According to Kastenbaum and Aisenberg (1983) the human being deals with two conceptions in relation to death: the death of the other, of which we are all aware, although it is related to the fear of abandonment; and the conception of death itself, the awareness of finitude, in which we avoid thinking because, for this, we have to face the unknown.
It is the anguish generated when coming into contact with the fatality of death, which makes the human being mobilize to overcome it, triggering for this purpose, various defense mechanisms, expressed through unconscious fantasies about the death. A very common fantasy is that there is an afterlife; that there is a paradisiacal world, watered by the pleasure principle and where there is no suffering; of there being the possibility of returning to the mother's womb, a kind of birth in reverse, where there are no desires and needs. Unlike these pleasurable fantasies, there are those that arouse fear. The individual can relate death to hell. They are persecutory fantasies that have to do with feelings of guilt and remorse. In addition, there are projective identifications with diabolic figures, relating death to a being terrifying, skull-faced, intertwined with fears of annihilation, disintegration and dissolution.
Man is the only animal that is aware of his own death. According to Kovács (1998): "Fear is the most common response to death. The fear of dying is universal and affects all human beings, regardless of age, sex, socioeconomic level and religious beliefs."

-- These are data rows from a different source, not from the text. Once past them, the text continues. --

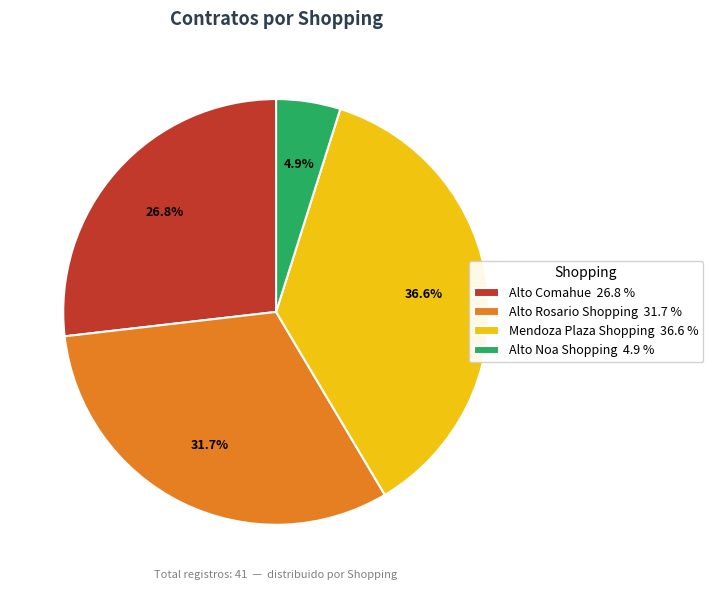

Do Alto Comahue and Mendoza Plaza Shopping together represent more than half of the pie?

Yes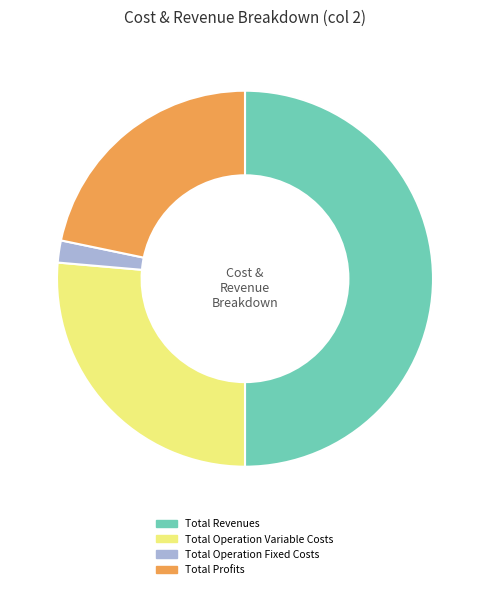

Is Total Operation Variable Costs the majority of the pie?

No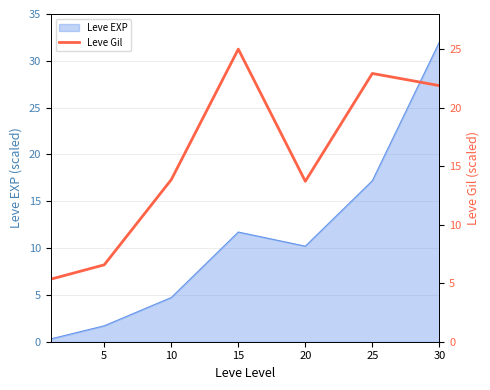

How many lines are shown in the chart?

1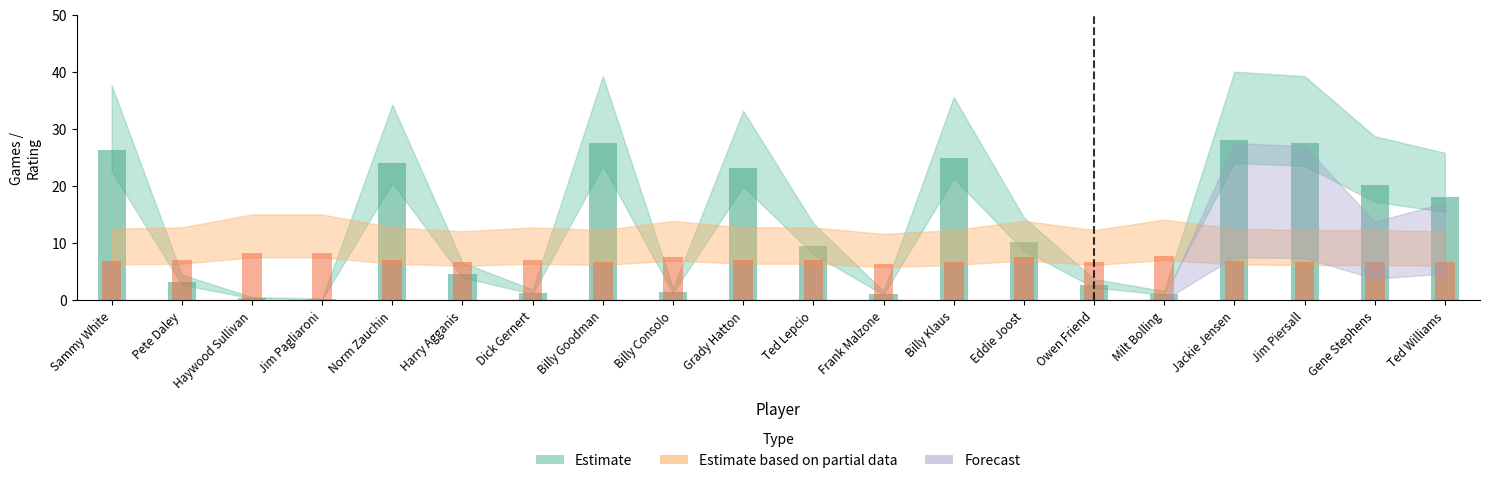

At which category is the sum across all series the highest?

Jackie Jensen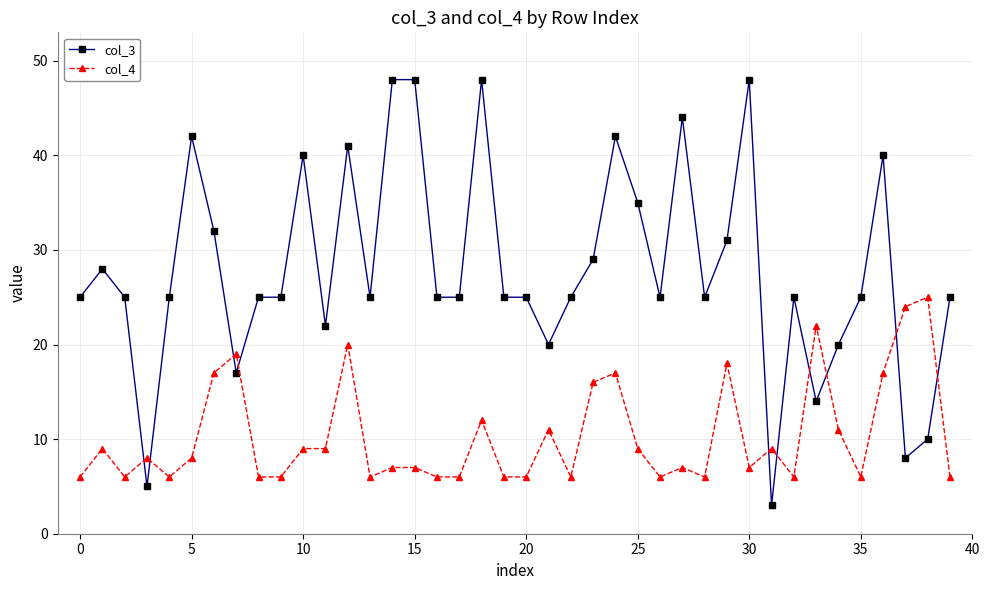

What are all the series names shown in the legend?

col_3, col_4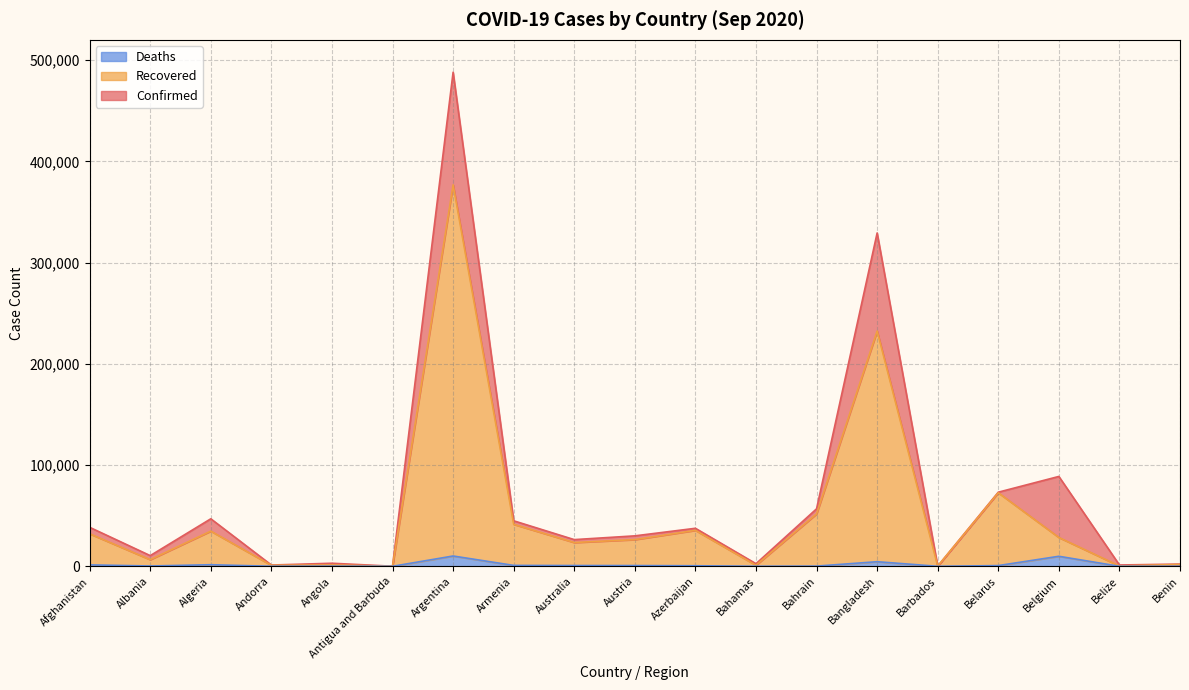

Reading right to left, what are all the values shown in this chart?

Confirmed: 2213	1307	88769	73208	179	329251	56778	2585	37557	30081	26374	44953	488007	95	3033	1261	46938	10553	38520
Recovered: 1833	330	28485	72637	161	232361	51776	1035	35517	26376	23492	41495	376769	94	1339	987	34754	6560	32133
Deaths: 40	16	9909	721	7	4552	202	59	552	747	770	903	10179	3	124	53	1571	321	1418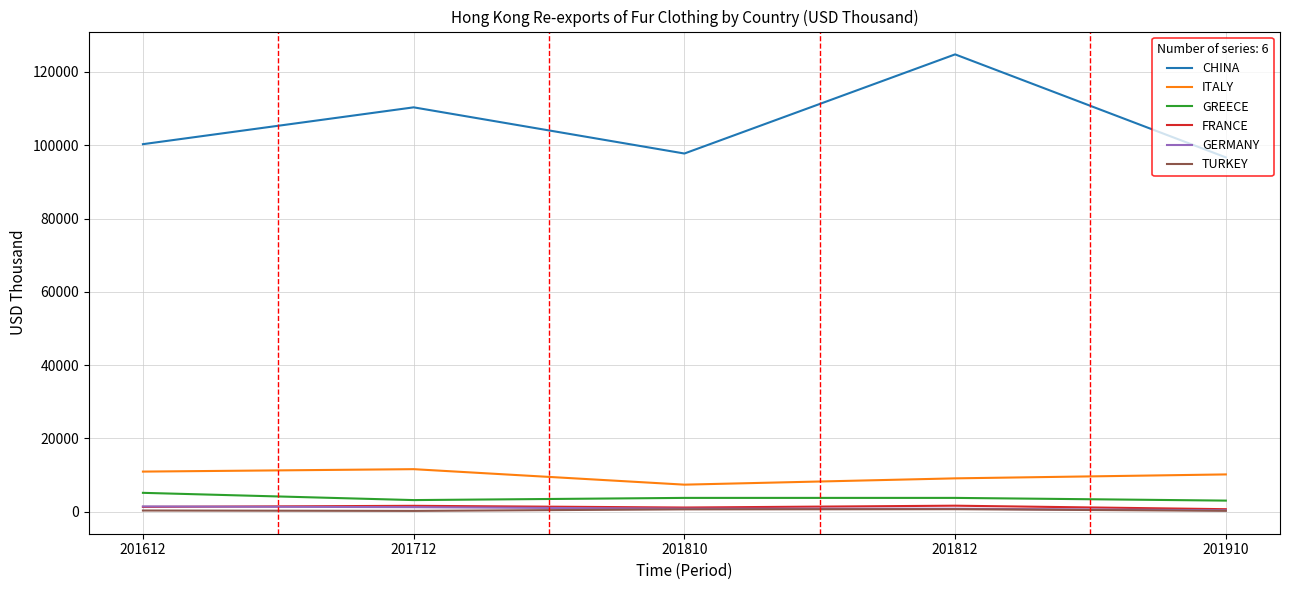

True or false: ITALY and FRANCE intersect in this chart.

False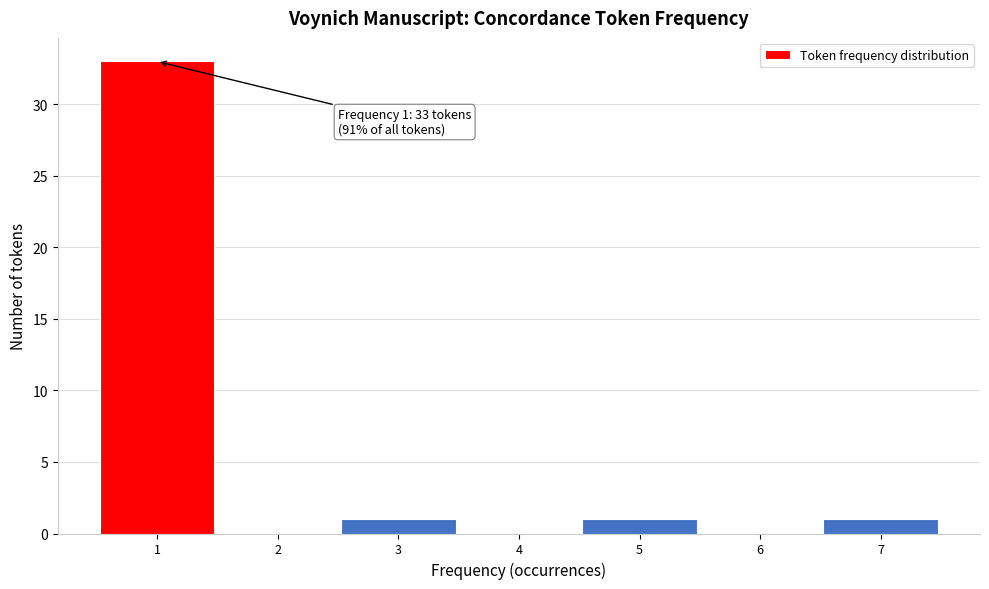

Reading right to left, what are all the values shown in this chart?

7=1	6=0	5=1	4=0	3=1	2=0	1=33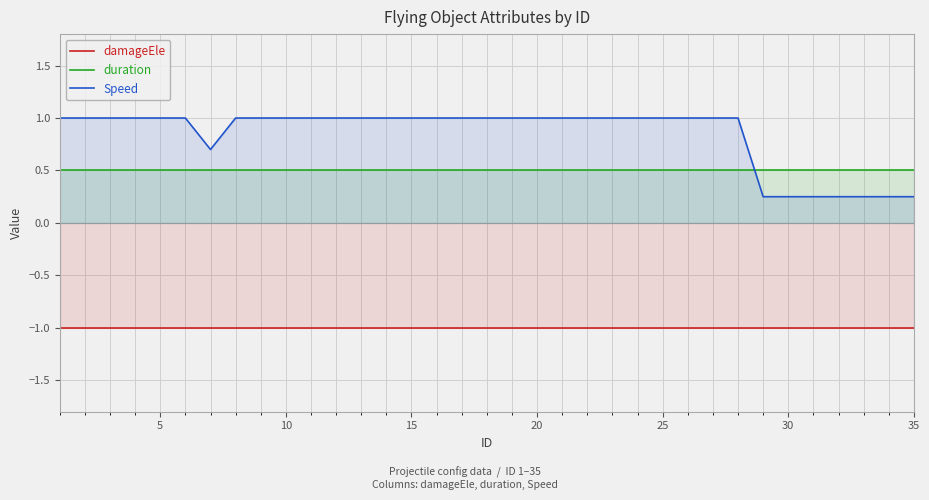

What is the minimum value for damageEle?

-1.0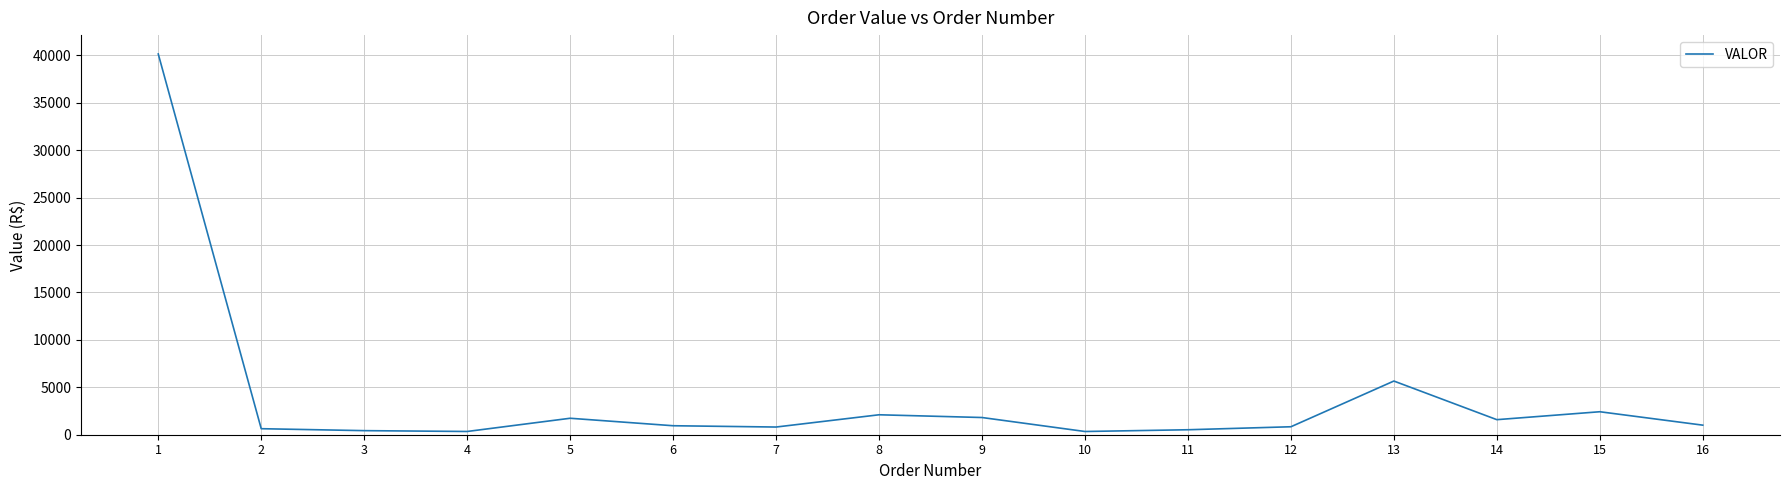

What is the maximum value shown in the chart?

40147.6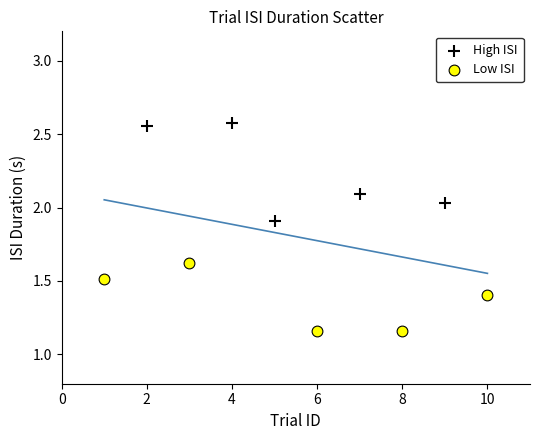

Which series has the widest spread of Y values?

High ISI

For the Existential Psychoanalysis enunciated by Torres, (1983): "... the fear of death is the basic fear and at the same time the source of all our achievements: everything we do is to transcend death.”
He complements this thinking by stating that "all stages of development are actually forms of universal protest against the accident of death."
According to Freud (1917) nobody believes in their own death. Unconsciously, we are convinced of our own immortality. “Our habit is to emphasize the fortuitous causation of death – accident, illness, old age; in this way, we betray an effort to reduce death from a necessity to a fortuitous event.”